Le 10 octobre 2009
Il ne peut en rester qu’une
SYDNEY, ATHÈNES, PEKIN : Barbara HAREL a toujours été la patronne des -57kg françaises. À 32
ans, bousculée par Morgane RIBOUT, peut-elle reprendre ce leadership ?
Les + : Gauchère, dure au mal et mobile. Martyrise avec son spécial yoko-tomoe-nage (planchette japonaise). Maîtrise uchi-mata (technique de hanche). Redoutable avec son contre en te-guruma (arraché).
Les - : La gestion du combat. À PEKIN en 2008, elle fracasse la quadruple
championne du monde nord-coréenne Kye SUN-HUI. Mais elle déraille, à la suite d’un shido (avertissement)
pour sortie de tapis, face à l’Italienne Giulia QUINTAVALLE et s’incline.
À 21 ans, la gauchère Morgane RIBOUT a surpris tout le monde en devenant championne du monde en août dernier. Aujourd’hui, c’est la fille à
(a)battre.
Les + : Instinctive. S’appuie dur uchi-mata, ko-tsuri-goshi (mouvement de hanche) et ura-nage (arraché). Grande, (1,66 m), violente et explosive dès qu’elle pose les mains sur le kimono adverse.
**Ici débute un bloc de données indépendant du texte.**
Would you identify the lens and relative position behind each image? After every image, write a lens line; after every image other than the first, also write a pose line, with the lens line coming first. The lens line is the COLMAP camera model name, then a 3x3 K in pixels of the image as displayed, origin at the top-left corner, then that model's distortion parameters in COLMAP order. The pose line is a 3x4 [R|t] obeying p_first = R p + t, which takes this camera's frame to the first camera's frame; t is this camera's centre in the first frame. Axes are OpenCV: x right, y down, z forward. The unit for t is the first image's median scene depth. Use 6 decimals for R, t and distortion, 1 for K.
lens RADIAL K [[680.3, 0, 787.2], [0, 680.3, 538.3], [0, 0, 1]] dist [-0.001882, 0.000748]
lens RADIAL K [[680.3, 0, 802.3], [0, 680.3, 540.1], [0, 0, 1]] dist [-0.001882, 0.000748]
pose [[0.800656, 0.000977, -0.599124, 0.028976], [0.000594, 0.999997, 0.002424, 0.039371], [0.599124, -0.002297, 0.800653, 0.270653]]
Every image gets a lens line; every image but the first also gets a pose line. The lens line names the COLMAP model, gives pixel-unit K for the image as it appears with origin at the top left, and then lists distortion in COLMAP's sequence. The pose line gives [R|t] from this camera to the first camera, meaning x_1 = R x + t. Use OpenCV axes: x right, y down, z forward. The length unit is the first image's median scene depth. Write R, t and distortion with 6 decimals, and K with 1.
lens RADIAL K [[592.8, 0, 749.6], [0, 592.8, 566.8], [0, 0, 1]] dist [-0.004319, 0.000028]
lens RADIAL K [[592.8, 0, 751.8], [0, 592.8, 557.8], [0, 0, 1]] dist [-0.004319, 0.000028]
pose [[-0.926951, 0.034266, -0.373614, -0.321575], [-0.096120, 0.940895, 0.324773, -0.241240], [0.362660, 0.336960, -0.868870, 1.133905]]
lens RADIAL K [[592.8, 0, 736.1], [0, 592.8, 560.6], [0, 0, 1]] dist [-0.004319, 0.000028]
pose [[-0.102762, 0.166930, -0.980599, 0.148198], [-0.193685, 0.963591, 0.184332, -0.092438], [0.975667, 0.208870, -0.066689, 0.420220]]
Les - : Attaque trop en direct. Doit apprendre à préparer ses offensives, créer des décalages et des déséquilibres. N’a pas d’attaque à droite. Saura-t-elle assumer le statut de leader ?
Marre des
longs régimes à 1000 calories par jour (2500 pour un adulte sédentaire). Voilà qu’Audrey LA RIZZA, 28 ans, médaillée d’argent européenne en 2007
(-52kg), s’invite dans la catégorie supérieure. Mais il y a déjà du monde à la table.
Les + : Agressive, déterminée
et tonique. Petite (1,57 m) et stable, elle en profitera pour lancer ses mouvements d’épaule préférés (morote-seoi-nage à gauche et ippon-seoi-nage à droite) sur els grandes comme RIBOUT. Dynamique et dangereuse avec des coups de patte type
ko-uchi-gari.
Les
- : Expérimentée en -57kg, saura-t-elle imposer avec précision son kumikata (prise de garde) ? N’aime pas les gauchères. Parfois en crise
de confiance. Brillante par équipes, elle manque d’engagement en individuel.
Morgane RIBOUT, Barbara HAREL, Audrey LA RIZZA. Trois gauchères, un seul fauteuil. La concurrence va être rude en -57kg. Un bien ou un mal ? À trop s’étalonner, les forces françaises risquent-elles de s’annihiler ? D’un autre côté, à être trop seul dans un couloir, comme l’est Teddy RINER, le risque de démobilisation guette.
Ce dilemme n’est pas nouveau dans le judo tricolore, qui foisonne d’exemples de luttes fratricides pour la place en sélection. Il y eut le duel entre Djamel BOURAS et Darcel YANDZI (-78kg), des années 1990. Le premier, moins doué, deviendra champion olympique à ATLANTA en 1996. Le second, talentueux, disparaîtra du gotha mondial. Il y eut, aussi, la guerre que se livrèrent les -73kg (FERNANDES, GAGLIANO et KHEDDER) en 2000.
Fabien CANU, champion du monde 1987 et 1989 des -86kg, se souvient de la concurrence qui l’opposa à Pascal TAYOT : « Ca a duré deux ans ! J’étais en fin de carrière et Pascal, avec qui je ne serais pas parti en vacances, entamait son ascension vers les Jeux de BARCELONE (médaillé d’argent). » S’il a eu du mal à la gérer sur le moment, CANU reconnaît avec le recul les bienfaits de ce match permanent. « L’émulation booste. Elle fait progresser. Mais il ne faut pas abuser des rivalités. Le judoka ne doit pas, jusqu’à la veille d’une échéance, dépenser son énergie à décrocher la sélection. » Un risque dont a conscience René RAMBIER, le directeur du judo tricolore. Fort des expériences passées, il ne souhaite pas faire jouer la concurrence « à outrance ». Plutôt l’utiliser en fonction des personnalités.
« Des athlètes comme Teddy, tranquilles dans leur couloir, restent des exceptions. On a besoin d’être titillé pour se
dépasser. » Déjà en
fonction lors du premier sacre olympique de David DOUILLET en 1996, RAMBIER se souvient que le géant
normand appréciait « l’inconfort permanent ». D’autres pas.